For each line below that contains the word "lines", make a copy.

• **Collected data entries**
*****

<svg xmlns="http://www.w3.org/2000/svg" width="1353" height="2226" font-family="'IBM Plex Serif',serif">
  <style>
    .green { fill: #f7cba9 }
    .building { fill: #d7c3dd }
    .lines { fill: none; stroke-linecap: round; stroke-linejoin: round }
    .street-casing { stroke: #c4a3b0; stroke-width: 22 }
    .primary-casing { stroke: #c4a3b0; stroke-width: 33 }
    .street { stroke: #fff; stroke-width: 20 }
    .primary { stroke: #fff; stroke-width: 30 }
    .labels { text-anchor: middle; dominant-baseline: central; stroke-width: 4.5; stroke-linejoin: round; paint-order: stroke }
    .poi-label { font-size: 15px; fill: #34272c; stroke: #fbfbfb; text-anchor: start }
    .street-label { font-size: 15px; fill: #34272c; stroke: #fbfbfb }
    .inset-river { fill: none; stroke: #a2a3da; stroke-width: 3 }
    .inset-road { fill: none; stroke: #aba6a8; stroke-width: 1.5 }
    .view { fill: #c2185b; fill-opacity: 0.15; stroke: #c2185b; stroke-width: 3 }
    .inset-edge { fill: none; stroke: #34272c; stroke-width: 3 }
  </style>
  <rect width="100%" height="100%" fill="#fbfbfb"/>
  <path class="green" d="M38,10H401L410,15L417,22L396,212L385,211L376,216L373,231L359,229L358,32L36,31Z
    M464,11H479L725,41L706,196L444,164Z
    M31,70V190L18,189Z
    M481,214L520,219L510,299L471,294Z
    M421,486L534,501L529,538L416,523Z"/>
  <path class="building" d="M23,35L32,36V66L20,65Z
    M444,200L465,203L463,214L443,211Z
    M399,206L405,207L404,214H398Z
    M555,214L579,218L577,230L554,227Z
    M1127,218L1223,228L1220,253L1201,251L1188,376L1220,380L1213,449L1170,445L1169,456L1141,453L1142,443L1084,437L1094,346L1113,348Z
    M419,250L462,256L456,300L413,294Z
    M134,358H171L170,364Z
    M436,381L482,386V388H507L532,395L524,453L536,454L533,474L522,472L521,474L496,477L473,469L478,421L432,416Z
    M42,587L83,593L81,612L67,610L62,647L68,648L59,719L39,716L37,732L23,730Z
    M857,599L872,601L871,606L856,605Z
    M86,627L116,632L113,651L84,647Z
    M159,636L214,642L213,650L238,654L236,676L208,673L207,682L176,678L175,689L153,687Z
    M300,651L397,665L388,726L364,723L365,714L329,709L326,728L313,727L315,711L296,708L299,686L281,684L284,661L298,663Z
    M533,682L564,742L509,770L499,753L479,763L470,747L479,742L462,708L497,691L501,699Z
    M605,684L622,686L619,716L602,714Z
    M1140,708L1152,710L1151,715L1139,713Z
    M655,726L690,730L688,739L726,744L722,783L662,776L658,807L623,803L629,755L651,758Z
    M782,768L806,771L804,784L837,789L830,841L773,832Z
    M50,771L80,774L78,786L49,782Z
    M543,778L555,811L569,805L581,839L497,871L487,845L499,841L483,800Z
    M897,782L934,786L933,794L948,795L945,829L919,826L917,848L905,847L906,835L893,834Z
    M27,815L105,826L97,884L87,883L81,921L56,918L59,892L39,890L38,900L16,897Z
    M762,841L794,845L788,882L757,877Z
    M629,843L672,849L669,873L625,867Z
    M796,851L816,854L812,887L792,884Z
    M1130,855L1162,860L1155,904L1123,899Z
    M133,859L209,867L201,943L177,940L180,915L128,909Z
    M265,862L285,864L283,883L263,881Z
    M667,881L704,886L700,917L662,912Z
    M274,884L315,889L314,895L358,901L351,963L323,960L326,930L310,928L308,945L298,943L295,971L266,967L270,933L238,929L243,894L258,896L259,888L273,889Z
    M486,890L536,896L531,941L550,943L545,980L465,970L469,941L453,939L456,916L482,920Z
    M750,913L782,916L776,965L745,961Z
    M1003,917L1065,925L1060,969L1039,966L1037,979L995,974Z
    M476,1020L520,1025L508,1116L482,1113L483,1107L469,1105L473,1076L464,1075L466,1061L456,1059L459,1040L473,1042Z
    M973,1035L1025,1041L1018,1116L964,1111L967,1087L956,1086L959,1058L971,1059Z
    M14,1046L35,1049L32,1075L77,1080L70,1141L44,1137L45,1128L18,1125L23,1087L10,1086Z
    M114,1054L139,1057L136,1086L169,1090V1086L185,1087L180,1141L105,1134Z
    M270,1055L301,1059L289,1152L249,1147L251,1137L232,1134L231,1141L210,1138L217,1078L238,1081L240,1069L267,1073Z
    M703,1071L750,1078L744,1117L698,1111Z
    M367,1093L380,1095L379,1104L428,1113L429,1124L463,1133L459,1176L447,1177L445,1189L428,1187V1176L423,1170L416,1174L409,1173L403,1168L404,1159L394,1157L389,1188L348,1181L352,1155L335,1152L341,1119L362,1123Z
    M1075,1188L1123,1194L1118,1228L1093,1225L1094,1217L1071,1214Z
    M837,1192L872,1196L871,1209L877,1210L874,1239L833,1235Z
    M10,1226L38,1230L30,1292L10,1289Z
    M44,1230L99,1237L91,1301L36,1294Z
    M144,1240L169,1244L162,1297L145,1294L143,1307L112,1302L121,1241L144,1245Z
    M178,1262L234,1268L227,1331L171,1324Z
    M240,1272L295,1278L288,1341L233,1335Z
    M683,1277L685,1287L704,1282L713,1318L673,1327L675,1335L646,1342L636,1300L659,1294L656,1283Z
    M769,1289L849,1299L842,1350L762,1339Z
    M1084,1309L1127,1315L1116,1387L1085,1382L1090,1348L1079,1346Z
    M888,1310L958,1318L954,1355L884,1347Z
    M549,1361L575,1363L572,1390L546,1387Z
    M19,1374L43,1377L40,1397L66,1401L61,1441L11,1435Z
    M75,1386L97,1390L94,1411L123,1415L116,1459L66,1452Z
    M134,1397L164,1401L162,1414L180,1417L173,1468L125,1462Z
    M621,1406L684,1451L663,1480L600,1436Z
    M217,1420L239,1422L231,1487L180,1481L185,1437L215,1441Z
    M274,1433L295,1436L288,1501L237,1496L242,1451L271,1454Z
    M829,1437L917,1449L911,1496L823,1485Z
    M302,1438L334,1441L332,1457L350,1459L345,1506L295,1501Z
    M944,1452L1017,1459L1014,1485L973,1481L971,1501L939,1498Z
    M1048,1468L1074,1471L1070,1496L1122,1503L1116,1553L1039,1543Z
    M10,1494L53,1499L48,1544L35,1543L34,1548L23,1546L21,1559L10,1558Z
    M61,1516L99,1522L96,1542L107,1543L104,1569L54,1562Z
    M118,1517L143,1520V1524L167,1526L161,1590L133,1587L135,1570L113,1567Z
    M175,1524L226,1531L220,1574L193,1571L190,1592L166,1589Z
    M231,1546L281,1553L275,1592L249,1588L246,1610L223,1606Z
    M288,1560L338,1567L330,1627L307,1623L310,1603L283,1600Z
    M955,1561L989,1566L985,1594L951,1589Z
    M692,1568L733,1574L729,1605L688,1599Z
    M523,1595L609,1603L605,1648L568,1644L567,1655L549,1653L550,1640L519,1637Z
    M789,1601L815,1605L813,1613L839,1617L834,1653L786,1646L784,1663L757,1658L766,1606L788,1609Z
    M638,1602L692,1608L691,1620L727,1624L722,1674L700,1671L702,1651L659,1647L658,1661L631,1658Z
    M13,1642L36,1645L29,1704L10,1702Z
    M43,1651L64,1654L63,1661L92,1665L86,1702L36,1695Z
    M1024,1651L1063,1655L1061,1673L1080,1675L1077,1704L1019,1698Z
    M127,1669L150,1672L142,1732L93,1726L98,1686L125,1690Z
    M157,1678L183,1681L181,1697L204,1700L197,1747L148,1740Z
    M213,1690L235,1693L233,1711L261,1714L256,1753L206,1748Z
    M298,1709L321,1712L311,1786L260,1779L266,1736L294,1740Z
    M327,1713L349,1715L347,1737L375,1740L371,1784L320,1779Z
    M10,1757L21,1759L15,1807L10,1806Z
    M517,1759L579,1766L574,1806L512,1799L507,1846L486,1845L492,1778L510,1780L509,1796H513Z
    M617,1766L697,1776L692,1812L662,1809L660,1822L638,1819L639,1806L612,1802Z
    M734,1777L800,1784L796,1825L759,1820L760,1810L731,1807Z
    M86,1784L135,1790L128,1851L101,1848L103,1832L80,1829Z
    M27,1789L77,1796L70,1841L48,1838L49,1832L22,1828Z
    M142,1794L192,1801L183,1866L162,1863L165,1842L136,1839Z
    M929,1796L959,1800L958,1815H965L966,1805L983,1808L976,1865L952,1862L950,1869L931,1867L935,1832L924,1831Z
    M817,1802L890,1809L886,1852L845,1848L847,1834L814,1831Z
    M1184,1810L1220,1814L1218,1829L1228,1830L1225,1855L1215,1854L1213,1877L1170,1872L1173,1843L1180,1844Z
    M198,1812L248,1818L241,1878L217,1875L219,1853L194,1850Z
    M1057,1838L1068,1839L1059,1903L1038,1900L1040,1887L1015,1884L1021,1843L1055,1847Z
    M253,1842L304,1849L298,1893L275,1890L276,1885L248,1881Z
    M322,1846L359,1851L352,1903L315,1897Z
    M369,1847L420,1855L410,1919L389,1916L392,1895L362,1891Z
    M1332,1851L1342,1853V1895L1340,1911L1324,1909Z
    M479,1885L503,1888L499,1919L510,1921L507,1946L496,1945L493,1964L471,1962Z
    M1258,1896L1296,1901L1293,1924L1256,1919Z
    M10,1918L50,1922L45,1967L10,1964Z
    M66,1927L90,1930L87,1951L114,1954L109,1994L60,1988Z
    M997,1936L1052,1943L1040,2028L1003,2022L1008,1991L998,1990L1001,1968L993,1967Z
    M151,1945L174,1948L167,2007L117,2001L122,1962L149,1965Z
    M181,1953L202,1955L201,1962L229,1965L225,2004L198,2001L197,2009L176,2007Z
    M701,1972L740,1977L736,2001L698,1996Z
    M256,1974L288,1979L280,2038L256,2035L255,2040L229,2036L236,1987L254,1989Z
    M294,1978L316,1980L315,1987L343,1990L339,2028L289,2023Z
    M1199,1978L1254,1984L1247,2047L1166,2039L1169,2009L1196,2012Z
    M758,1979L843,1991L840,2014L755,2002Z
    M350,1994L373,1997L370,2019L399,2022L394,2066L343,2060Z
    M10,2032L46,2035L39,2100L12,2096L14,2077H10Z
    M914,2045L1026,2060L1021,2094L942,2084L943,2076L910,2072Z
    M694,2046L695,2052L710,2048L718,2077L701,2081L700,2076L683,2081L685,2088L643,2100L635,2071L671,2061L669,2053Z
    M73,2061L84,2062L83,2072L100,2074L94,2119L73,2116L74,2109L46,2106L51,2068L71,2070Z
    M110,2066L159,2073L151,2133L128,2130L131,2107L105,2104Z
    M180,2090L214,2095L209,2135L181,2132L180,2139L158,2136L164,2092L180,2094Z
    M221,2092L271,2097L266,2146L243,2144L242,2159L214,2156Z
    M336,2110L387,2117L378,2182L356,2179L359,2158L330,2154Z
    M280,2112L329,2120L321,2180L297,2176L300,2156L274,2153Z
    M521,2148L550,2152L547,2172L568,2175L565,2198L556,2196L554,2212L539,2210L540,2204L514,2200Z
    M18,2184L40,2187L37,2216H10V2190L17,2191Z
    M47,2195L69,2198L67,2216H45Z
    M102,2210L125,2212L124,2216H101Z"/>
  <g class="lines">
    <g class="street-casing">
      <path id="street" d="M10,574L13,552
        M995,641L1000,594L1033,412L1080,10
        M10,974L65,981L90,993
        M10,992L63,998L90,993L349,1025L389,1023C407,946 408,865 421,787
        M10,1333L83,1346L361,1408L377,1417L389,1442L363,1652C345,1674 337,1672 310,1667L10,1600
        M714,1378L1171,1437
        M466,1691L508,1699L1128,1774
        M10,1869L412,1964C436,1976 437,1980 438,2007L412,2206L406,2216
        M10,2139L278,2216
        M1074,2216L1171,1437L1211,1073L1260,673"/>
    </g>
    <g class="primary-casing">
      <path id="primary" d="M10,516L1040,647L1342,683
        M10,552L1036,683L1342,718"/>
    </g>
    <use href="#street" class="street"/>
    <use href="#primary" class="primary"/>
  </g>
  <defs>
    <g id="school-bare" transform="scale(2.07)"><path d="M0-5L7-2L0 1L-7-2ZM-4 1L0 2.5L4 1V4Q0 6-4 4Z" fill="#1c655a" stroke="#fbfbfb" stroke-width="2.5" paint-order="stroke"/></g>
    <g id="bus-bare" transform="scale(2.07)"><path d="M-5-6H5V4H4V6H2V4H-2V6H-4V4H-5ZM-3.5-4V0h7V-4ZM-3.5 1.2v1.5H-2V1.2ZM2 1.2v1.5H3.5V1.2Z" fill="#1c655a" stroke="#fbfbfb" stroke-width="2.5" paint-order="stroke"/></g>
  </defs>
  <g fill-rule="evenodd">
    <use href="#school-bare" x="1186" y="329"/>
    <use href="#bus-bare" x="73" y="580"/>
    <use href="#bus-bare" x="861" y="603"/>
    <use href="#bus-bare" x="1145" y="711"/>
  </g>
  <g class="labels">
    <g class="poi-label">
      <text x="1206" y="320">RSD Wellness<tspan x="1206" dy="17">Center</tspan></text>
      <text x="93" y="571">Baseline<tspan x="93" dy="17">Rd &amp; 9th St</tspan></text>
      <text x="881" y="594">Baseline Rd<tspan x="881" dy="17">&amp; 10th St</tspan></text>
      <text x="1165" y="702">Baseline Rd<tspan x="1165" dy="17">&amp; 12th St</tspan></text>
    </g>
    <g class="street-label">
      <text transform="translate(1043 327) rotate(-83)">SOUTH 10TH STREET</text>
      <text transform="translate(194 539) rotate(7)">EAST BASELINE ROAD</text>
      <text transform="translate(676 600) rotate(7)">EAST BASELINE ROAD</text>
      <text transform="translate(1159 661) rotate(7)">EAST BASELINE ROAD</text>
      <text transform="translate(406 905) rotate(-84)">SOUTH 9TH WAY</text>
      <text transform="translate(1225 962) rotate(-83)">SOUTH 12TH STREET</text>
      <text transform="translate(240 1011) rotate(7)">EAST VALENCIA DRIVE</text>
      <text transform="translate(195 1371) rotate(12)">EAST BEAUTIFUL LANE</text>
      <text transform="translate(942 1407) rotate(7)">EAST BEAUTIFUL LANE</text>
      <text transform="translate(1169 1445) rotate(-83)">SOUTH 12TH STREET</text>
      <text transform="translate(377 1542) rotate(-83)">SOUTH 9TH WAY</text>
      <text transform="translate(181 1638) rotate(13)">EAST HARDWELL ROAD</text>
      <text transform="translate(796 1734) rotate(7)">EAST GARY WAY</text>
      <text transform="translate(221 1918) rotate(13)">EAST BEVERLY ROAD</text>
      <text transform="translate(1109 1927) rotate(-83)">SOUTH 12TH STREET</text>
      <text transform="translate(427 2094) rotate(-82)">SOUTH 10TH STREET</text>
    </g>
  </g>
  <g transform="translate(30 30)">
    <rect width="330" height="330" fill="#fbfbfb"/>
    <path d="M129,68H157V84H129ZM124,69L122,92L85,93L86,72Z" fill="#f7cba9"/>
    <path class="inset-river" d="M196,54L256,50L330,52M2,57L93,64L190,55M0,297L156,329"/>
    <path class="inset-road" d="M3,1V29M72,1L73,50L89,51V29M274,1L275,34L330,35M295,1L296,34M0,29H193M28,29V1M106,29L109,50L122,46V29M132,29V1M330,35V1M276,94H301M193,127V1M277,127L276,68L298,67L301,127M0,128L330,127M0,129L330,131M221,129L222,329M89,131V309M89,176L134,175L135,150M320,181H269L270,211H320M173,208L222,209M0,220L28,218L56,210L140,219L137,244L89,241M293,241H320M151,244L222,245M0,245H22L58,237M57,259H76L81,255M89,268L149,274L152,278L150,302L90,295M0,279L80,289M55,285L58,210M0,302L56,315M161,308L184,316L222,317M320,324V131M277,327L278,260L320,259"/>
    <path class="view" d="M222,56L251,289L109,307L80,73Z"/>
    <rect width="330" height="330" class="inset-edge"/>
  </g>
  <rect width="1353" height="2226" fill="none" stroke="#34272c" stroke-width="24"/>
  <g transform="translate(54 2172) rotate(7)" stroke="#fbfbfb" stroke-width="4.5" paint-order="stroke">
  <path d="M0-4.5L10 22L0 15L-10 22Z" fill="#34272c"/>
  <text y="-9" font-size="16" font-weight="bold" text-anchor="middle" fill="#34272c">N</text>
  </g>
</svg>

*****

• **Exercise response**
    .lines { fill: none; stroke-linecap: round; stroke-linejoin: round }
  <g class="lines">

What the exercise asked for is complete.